Le deuxième candidat est un universitaire bien connu, aux idées ultra-conservatrices, aligné sur la « guerre culturelle » que Milei mène contre tout ce qui ressemble à du progressisme. Lorsqu'il s'est rendu au Sénat pour défendre sa candidature, on lui a demandé de donner son avis sur le décret de Macri de 2016. « Je n'aurais pas accepté une nomination à une commission car au-delà de ce que prévoit la Constitution, il y a clairement un large secteur de la population qui, avec raison, résiste à ce type de décision qui est du ressort exclusif du président », a-t-il déclaré. La majorité péroniste au Sénat ne voulait rien avoir à faire avec García Mansilla, mais, d'un autre côté, elle avait mis un prix sur la candidature de Lijo à l'époque. Aujourd’hui, des centaines de postes de juges sont vacants à travers le pays, ce que le gouvernement a proposé comme monnaie d’échange, mais les chiffres ne correspondent jamais vraiment. Lorsque les négociations ont échoué, Milei a décidé de les nommer par décret.

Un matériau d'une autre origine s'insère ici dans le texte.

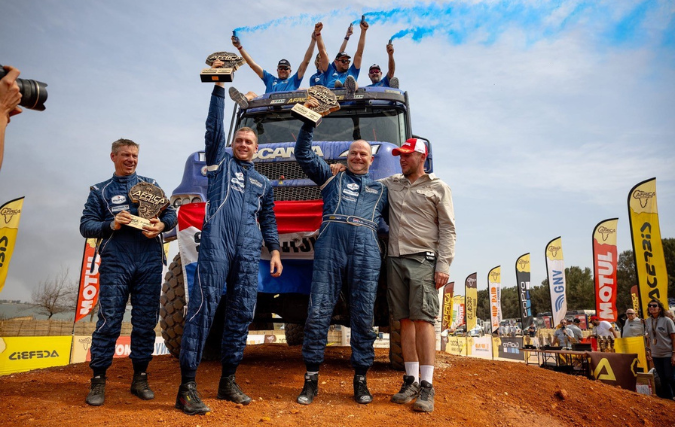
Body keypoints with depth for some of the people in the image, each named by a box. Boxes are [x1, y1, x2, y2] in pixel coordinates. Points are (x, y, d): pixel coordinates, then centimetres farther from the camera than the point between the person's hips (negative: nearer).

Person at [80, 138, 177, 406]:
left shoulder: (150, 185, 17)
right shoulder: (100, 191, 13)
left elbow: (171, 214, 11)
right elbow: (86, 226, 6)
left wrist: (161, 225, -11)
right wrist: (111, 225, -13)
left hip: (150, 263, 2)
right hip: (115, 263, -1)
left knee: (145, 321, 4)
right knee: (109, 321, -6)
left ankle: (140, 378, 16)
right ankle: (98, 380, 7)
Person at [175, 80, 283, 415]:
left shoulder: (263, 183, 25)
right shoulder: (220, 162, 18)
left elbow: (269, 221, 23)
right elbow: (214, 127, 9)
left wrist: (274, 251, 12)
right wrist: (219, 88, 6)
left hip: (248, 251, 4)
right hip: (216, 242, -4)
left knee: (241, 312, 3)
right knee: (203, 306, -11)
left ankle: (228, 382, 14)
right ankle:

En décembre dernier, alors que les négociations au Sénat étaient au point mort, le chef d'état-major Guillermo Francos a évoqué la possibilité d'un décret présidentiel pour mettre fin au problème. Il a également avancé l’argument selon lequel la Cour « ne peut pas fonctionner » avec seulement trois juges. « Quand on regarde le temps qu’il faut à la Cour pour rendre ses décisions, il est regrettable qu’elle ait 15 ou 20 ans pour rendre un arrêt. «Du point de vue du quorum, ce sera possible, mais du point de vue de l'efficacité procédurale, j'ai du mal à croire que nous puissions continuer à avoir une Cour avec trois membres», a déclaré Francos. La Cour a répondu à cette avancée par les voies institutionnelles et a convenu d'un règlement d'urgence qui lui permet de demander l'assistance de juges suppléants dans le cas où elle ne disposerait pas de la majorité pour signer les arrêts. Lorenzetti a voté contre, accusant ses collègues de « manque de moralité » et de vouloir influencer l’élection de Lijo, son protégé, et de García Mansilla. Devenu le bélier de Milei au sein de la Cour, Lorenzetti n'a jamais pardonné le fait qu'en 2018, le reste des juges de la Cour suprême lui aient arraché la présidence de la Cour après dix ans.